CLARK'S HARBOUR - A long-lost light from the Cape Sable Lighthouse is now in Clark’s Harbour after spending years crated in storage in a government building on the Saint John, New Brunswick waterfront.
Found this fall when the building was being cleaned out for demolition, it was returned to Nova Scotia by the Nova Scotia Lighthouse Preservation Society and given to the town. The town has been instrumental in helping preserve the Cape Light through the Friends of the Cape Light group.
The delivery of the light took place Dec. 5.
President of the Nova Scotia Lighthouse Preservation Society, Joe Flemming, and his son Zach delivered the light, all 19 crates of it, as well as the mechanical equipment that holds and supports the lens, to Clark’s Harbour on Dec. 5. It is being stored in the warehouse of a local business for the time being.
Before transporting the lens to Clark’s Harbour, a group of experts in Halifax unpacked every crate to document and label the pieces, who, aside from Flemming, included Dan Conlin, curator of Pier 21; Roger Marsters, curator of the Maritime Museum of the Atlantic, and Chris Mills, former lightkeeper and Coast Guard employee.
“We were really excited to go through it,” said Flemming.
“We spent five hours last night taking everything off the truck and opened every one of these crates.
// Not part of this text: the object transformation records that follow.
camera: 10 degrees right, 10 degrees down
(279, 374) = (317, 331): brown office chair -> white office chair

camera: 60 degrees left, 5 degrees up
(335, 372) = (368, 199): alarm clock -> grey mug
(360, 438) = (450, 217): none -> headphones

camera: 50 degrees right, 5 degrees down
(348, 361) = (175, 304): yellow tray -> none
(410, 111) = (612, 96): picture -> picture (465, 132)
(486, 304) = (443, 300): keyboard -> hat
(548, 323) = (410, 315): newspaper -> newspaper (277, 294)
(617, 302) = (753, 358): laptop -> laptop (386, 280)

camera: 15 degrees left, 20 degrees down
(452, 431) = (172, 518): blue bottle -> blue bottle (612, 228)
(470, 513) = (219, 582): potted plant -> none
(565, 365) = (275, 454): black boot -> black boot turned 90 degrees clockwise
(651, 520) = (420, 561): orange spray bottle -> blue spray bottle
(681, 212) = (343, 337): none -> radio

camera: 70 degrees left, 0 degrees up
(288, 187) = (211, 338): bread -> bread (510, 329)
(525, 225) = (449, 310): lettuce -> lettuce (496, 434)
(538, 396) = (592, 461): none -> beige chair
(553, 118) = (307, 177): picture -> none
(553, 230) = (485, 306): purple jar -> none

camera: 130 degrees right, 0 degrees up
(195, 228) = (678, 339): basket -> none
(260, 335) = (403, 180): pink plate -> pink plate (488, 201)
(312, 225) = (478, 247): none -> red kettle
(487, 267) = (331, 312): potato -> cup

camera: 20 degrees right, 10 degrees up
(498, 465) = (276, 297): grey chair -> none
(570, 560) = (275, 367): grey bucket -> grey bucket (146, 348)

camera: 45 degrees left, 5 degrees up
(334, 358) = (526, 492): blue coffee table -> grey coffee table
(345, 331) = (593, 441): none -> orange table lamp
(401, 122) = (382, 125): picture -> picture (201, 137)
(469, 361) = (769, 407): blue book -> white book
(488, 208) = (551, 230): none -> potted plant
We went over every one and documented every piece,” he said, telling Clark’s Harbour Mayor Leigh Stoddard and Deputy Mayor Rex Stoddard the town will be getting a report itemizing what’s in every crate.
“It’s an incredible find,” said Flemming. “The engineering is just amazing.”
The light is a third order Fresnel lens that would have lit the way home for mariners from 1902 through to the 1980s on both the original Cape Sable Lighthouse, built in 1861, and its replacement that was built in the early 1920s and is still operational.
Stoddart said the town is looking at several options for a permanent home for the light.
“We’re either going to install it at the Seaside Heritage Hall on the stage, or the Municipality of Barrington has approached us and thought it might be better placed on The Hawk so we’re getting a price on a structure to be built that would be like the dome on the top of the lighthouse” he said, explaining it would house the light inside.
During the delivery, Flemming spent several hours sharing information about the light and its assembly, saying the Nova Scotia Lighthouse Preservation Society and the Nova Scotia Museum will certainly help if needed in reassembling it.
The first order of business will be to get the hundreds of components cleaned, from the smallest hardware pieces to the light panels and everything in between.
Stoddart said the town’s public works crew will likely begin tackling the task this winter, crate by crate.